- [Set problem]:
Show every line in the rows below that contains the string "fine".
--- Begin Input ---
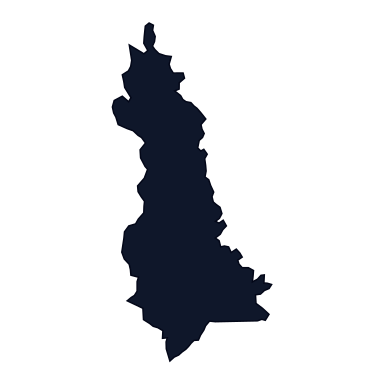 outline of Barão de Antonina, São Paulo, Brazil
{"feature_id": "56859067B50057766489130", "entity_name": "Barão de Antonina", "entity_type": "district", "adm_level": 2, "iso_a3": "BRA", "parent_name": "Brazil", "parent_adm1": "São Paulo", "projection": "equal_earth", "projection_center": [-49.568, -23.569], "detail": "fine", "context": "isolated", "style": "filled", "palette": "ink", "viewbox_px": 384, "rotation_deg": 0, "n_neighbors": 0, "source": "geoboundaries", "source_scale": "gbopen_adm2", "svg_char_len": 2064}
<svg xmlns="http://www.w3.org/2000/svg" viewBox="0 0 384 384"><path d="M184.5,78.2L183.1,73.0L178.9,73.0L173.3,73.1L170.4,68.5L169.1,64.2L171.3,56.5L165.6,55.8L158.9,53.6L154.8,49.5L152.5,46.1L154.5,41.6L155.2,36.4L152.6,30.4L153.4,25.2L149.1,23.0L145.3,26.1L144.2,37.0L143.8,43.3L147.8,50.5L143.9,53.8L129.3,45.0L131.7,60.4L130.7,66.5L128.4,70.9L122.3,74.8L123.8,81.5L124.7,87.5L131.0,97.7L128.6,101.7L122.3,96.2L114.2,100.5L112.4,107.0L113.7,113.0L115.9,117.1L118.2,124.6L127.2,128.6L133.1,130.7L138.1,135.4L141.5,137.5L145.5,143.0L140.1,149.8L140.6,157.9L145.1,166.5L147.6,169.3L144.3,178.2L137.6,185.9L138.1,191.7L141.3,196.9L144.5,201.3L144.0,206.3L143.8,212.8L138.3,219.1L135.6,223.9L128.8,225.9L124.5,231.8L123.9,238.3L121.8,252.2L124.3,259.0L129.2,264.3L130.4,269.6L130.9,275.2L138.5,277.2L137.1,281.6L137.1,291.2L134.4,295.5L131.3,297.4L127.2,300.8L142.9,308.3L143.5,319.6L149.7,323.5L153.2,326.3L157.9,327.7L162.9,330.7L162.5,338.3L167.3,337.8L166.1,341.9L166.3,348.9L169.9,361.0L174.2,357.1L178.7,355.0L181.9,352.1L185.9,349.2L188.5,346.5L191.1,343.2L194.0,340.4L198.4,340.1L200.5,335.2L203.8,330.1L205.6,325.8L209.5,321.1L215.3,321.7L257.6,320.8L261.8,319.3L265.3,320.3L269.0,314.3L262.5,308.3L256.0,303.4L255.5,294.8L260.5,294.1L264.4,290.5L269.1,288.5L271.6,284.5L267.2,283.2L263.9,283.0L264.3,274.9L261.0,275.3L257.5,279.2L252.4,281.9L253.0,276.7L253.5,270.5L248.4,267.7L242.2,267.7L239.0,264.1L237.7,260.2L242.2,257.1L239.8,253.0L236.3,249.1L231.2,252.5L228.6,246.9L224.4,246.0L220.7,246.9L219.1,240.7L215.3,238.0L220.3,234.2L222.8,229.7L226.4,225.9L223.2,220.2L219.0,223.1L215.5,221.3L219.4,218.4L221.9,213.6L220.0,207.3L216.1,204.4L213.3,202.0L212.0,196.7L213.7,192.1L210.6,185.4L208.7,179.7L205.0,177.0L206.1,171.0L205.6,165.1L204.7,158.7L207.2,154.2L203.8,149.3L200.8,151.0L197.7,147.9L199.2,140.4L202.5,137.5L204.2,133.5L202.0,129.2L201.0,124.6L205.8,119.0L200.9,112.8L197.0,108.3L194.0,106.0L190.9,102.6L186.0,101.7L182.8,99.5L180.7,95.7L174.7,90.9L179.1,89.1L179.2,82.8L184.5,78.2Z" fill="#0f172a" stroke="#020617" stroke-width="1.5"/></svg>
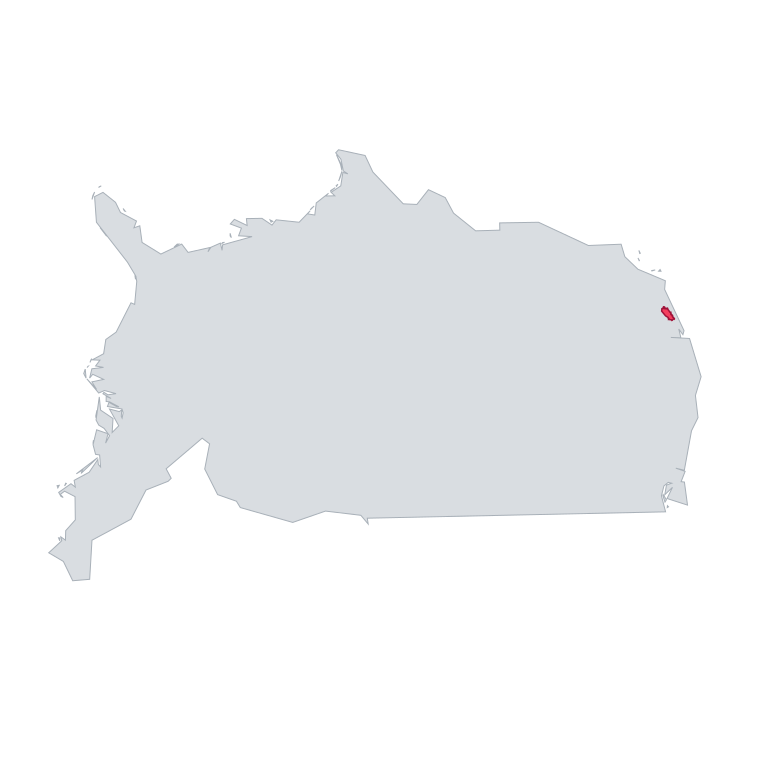 San Benito, California, United States of America (highlighted), rotated 186°
{"feature_id": "52423323B5435817984489", "entity_name": "San Benito", "entity_type": "district", "adm_level": 2, "iso_a3": "USA", "parent_name": "United States of America", "parent_adm1": "California", "projection": "albers", "projection_center": [-121.114, 36.593], "detail": "fine", "context": "in_parent", "style": "filled", "palette": "rose", "viewbox_px": 768, "rotation_deg": 186, "n_neighbors": 0, "source": "geoboundaries", "source_scale": "gbopen_adm2", "svg_char_len": 5341}
<svg xmlns="http://www.w3.org/2000/svg" viewBox="0 0 768 768"><g transform="rotate(186 384 384)"><path d="M621.5,223.1L658.1,198.1L656.3,159.0L673.0,155.8L684.3,174.0L699.8,181.1L688.1,194.4L689.4,198.2L684.5,195.4L685.2,204.9L676.8,216.6L679.5,239.7L690.5,244.0L694.4,240.4L691.2,237.6L693.5,238.4L696.2,242.2L684.9,252.1L680.2,249.2L682.1,255.8L668.0,265.4L660.7,279.0L659.7,274.1L657.2,271.9L659.4,283.7L663.5,283.9L667.0,293.2L665.0,308.4L653.3,305.7L654.7,296.1L651.5,303.9L657.7,310.6L663.4,313.3L666.6,318.1L665.8,341.4L663.1,328.4L649.9,321.4L649.3,307.3L643.4,314.7L654.4,330.4L644.4,328.9L642.1,330.8L641.9,324.3L640.9,322.7L640.4,328.2L642.0,331.8L656.7,332.7L655.6,337.0L647.6,333.6L645.2,333.6L655.1,337.6L658.5,337.6L659.0,342.7L653.9,341.1L662.5,344.9L661.6,346.4L657.4,344.4L649.5,346.4L661.3,348.3L666.8,345.2L680.1,358.1L669.3,348.6L674.7,355.6L663.3,359.3L674.7,363.2L677.4,359.1L676.1,368.6L664.7,371.2L672.7,371.8L669.0,378.0L676.7,377.5L666.0,384.8L665.3,399.2L655.8,407.6L644.1,438.3L640.3,437.1L640.6,460.1L642.0,465.2L651.9,478.4L686.9,514.8L691.4,540.1L683.5,545.2L670.0,536.6L664.0,527.0L647.2,520.2L649.0,513.2L643.4,515.8L639.4,499.5L619.5,489.9L599.8,502.0L592.6,494.4L571.5,501.5L572.9,497.1L570.4,501.9L561.5,507.0L559.0,500.0L559.1,505.5L530.6,516.8L544.1,516.2L542.1,524.1L553.6,527.1L550.0,532.1L536.7,527.3L538.1,534.1L522.7,536.0L512.0,530.3L508.4,536.0L485.3,536.0L475.5,548.6L477.9,545.2L470.5,544.8L470.3,557.0L459.1,567.9L461.6,564.9L452.6,566.0L456.6,569.1L447.7,576.5L447.0,590.1L441.9,589.2L446.7,591.6L450.3,603.0L456.2,608.9L453.7,612.2L426.7,609.3L417.2,593.6L383.7,565.2L370.1,566.0L360.1,581.9L342.6,575.8L332.7,561.2L308.9,545.9L284.9,549.1L285.8,556.3L247.2,561.0L195.2,543.1L162.8,547.8L157.8,535.8L143.5,524.7L115.0,516.1L114.8,507.4L91.2,468.4L91.9,464.3L96.6,469.5L93.6,461.0L103.6,460.3L84.9,461.2L69.4,424.4L73.1,405.2L68.2,383.4L73.3,369.6L76.3,329.6L85.0,330.8L75.4,328.6L78.3,317.9L75.0,317.9L69.5,295.3L90.5,299.7L86.3,311.4L93.2,303.2L92.5,313.0L87.5,315.4L91.1,315.9L95.0,311.8L96.4,301.8L90.6,286.3L386.6,248.8L385.1,243.1L393.3,251.0L428.9,251.5L460.3,236.8L514.0,246.1L518.5,252.0L537.9,256.6L553.4,280.7L551.2,306.3L559.2,311.1L591.8,276.9L585.8,268.0L588.5,264.7L609.6,253.7L621.5,223.1ZM674.7,267.1L680.6,262.5L661.1,280.9L675.9,263.4L674.7,267.1ZM92.2,295.9L95.0,302.2L94.8,303.2L91.0,298.4L92.2,295.9ZM455.3,607.1L449.4,597.7L448.2,591.9L450.2,597.8L455.3,607.1ZM690.0,194.1L691.6,197.0L690.3,197.0L690.0,194.1ZM513.2,533.1L514.5,535.3L511.6,534.2L513.2,533.1ZM126.2,525.8L129.4,524.4L129.6,524.8L126.2,525.8ZM122.7,524.9L121.4,526.7L120.3,525.1L122.7,524.9ZM691.0,249.2L690.2,252.1L689.5,251.9L691.0,249.2ZM448.8,586.1L448.1,591.2L450.3,581.1L448.8,586.1ZM675.9,502.6L682.7,509.8L675.0,502.0L675.9,502.6ZM143.1,533.3L144.6,535.9L142.9,533.5L143.1,533.3ZM693.3,540.8L691.9,544.7L693.7,537.0L693.3,540.8ZM683.7,363.0L682.7,367.6L680.9,358.7L683.7,363.0ZM89.4,290.7L89.4,292.6L88.2,291.6L89.4,290.7ZM457.2,570.9L453.0,574.2L457.2,570.2L457.2,570.9ZM697.5,246.6L698.5,248.7L696.4,249.3L697.5,246.6ZM143.3,540.5L144.5,543.5L142.8,540.8L143.3,540.5ZM452.3,576.2L450.7,577.9L451.9,575.6L452.3,576.2ZM667.3,322.1L666.8,327.9L666.9,320.2L667.3,322.1ZM474.6,551.1L472.1,553.7L475.6,549.4L474.6,551.1ZM642.1,462.2L643.1,466.0L641.8,463.6L642.1,462.2ZM677.9,377.6L677.3,378.7L678.7,374.7L677.9,377.6ZM607.1,498.2L604.3,501.5L602.7,501.7L607.1,498.2ZM559.9,506.8L559.5,507.7L557.4,508.3L559.9,506.8ZM660.3,529.0L661.8,531.3L659.4,528.8L660.3,529.0ZM552.5,515.2L552.8,517.8L551.1,513.6L552.5,515.2ZM687.8,550.4L685.9,551.5L688.4,549.6L687.8,550.4ZM667.2,295.0L667.1,297.8L667.0,293.9L667.2,295.0ZM681.0,369.3L680.2,370.7L680.0,370.8L681.0,369.3Z" fill="#d9dde1" stroke="#a8b0b8" stroke-width="1"/><path d="M102.0,478.9L102.0,479.3L102.3,479.7L102.6,479.9L103.1,480.4L103.6,480.9L103.9,481.1L104.0,481.0L104.2,481.3L104.3,481.4L104.3,481.5L104.3,481.8L104.2,481.8L104.1,482.0L104.2,482.3L104.3,482.3L104.5,482.4L104.6,482.5L104.6,482.4L104.8,482.5L105.0,482.6L105.0,482.8L105.3,482.8L105.5,482.8L105.8,483.0L105.9,483.3L106.0,483.4L106.1,483.5L106.1,483.8L106.1,484.0L106.0,484.3L106.2,484.5L106.3,484.5L106.4,484.8L106.3,485.0L106.2,485.2L106.2,485.3L106.3,485.3L106.3,485.2L106.5,485.2L106.8,485.2L107.0,485.2L107.2,485.3L107.3,485.4L107.3,485.5L107.5,485.7L107.5,485.8L107.7,486.0L108.0,486.3L108.6,487.0L108.9,487.3L109.7,488.1L109.7,488.6L109.8,488.9L109.9,489.0L110.0,489.1L110.3,489.0L110.4,488.9L110.4,488.7L110.5,488.6L110.7,488.8L110.8,488.8L111.0,488.8L111.1,488.7L111.2,488.4L111.3,488.3L111.5,488.4L111.5,488.5L111.8,488.6L112.0,488.6L112.2,488.8L112.3,488.8L112.4,489.0L112.5,489.1L112.7,489.3L112.8,489.4L112.8,489.5L113.0,489.5L113.2,489.8L113.3,489.9L113.4,490.0L113.5,490.1L113.9,490.1L114.1,490.0L114.1,489.6L113.9,489.1L113.7,488.9L113.6,488.5L113.4,488.3L113.5,488.3L113.9,488.6L114.2,488.8L114.4,489.0L114.5,488.8L114.4,488.6L114.7,488.2L115.1,488.2L115.5,488.0L115.5,485.5L111.3,481.4L111.1,481.2L108.4,479.9L108.3,479.4L108.2,479.4L108.1,479.1L107.9,478.9L107.9,478.7L107.7,478.6L107.4,478.7L107.2,478.4L107.5,477.9L104.9,477.9L104.5,477.4L104.3,477.6L104.0,477.5L103.8,477.7L103.7,478.0L103.4,478.4L103.3,478.5L103.2,478.6L103.1,478.9L102.9,479.0L102.8,478.9L102.5,478.9L102.2,478.7L102.0,478.9Z" fill="#f43f5e" stroke="#9f1239" stroke-width="1.5"/></g></svg>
--- End Input ---
- [Finished exercise]:
{"feature_id": "56859067B50057766489130", "entity_name": "Barão de Antonina", "entity_type": "district", "adm_level": 2, "iso_a3": "BRA", "parent_name": "Brazil", "parent_adm1": "São Paulo", "projection": "equal_earth", "projection_center": [-49.568, -23.569], "detail": "fine", "context": "isolated", "style": "filled", "palette": "ink", "viewbox_px": 384, "rotation_deg": 0, "n_neighbors": 0, "source": "geoboundaries", "source_scale": "gbopen_adm2", "svg_char_len": 2064}
{"feature_id": "52423323B5435817984489", "entity_name": "San Benito", "entity_type": "district", "adm_level": 2, "iso_a3": "USA", "parent_name": "United States of America", "parent_adm1": "California", "projection": "albers", "projection_center": [-121.114, 36.593], "detail": "fine", "context": "in_parent", "style": "filled", "palette": "rose", "viewbox_px": 768, "rotation_deg": 186, "n_neighbors": 0, "source": "geoboundaries", "source_scale": "gbopen_adm2", "svg_char_len": 5341}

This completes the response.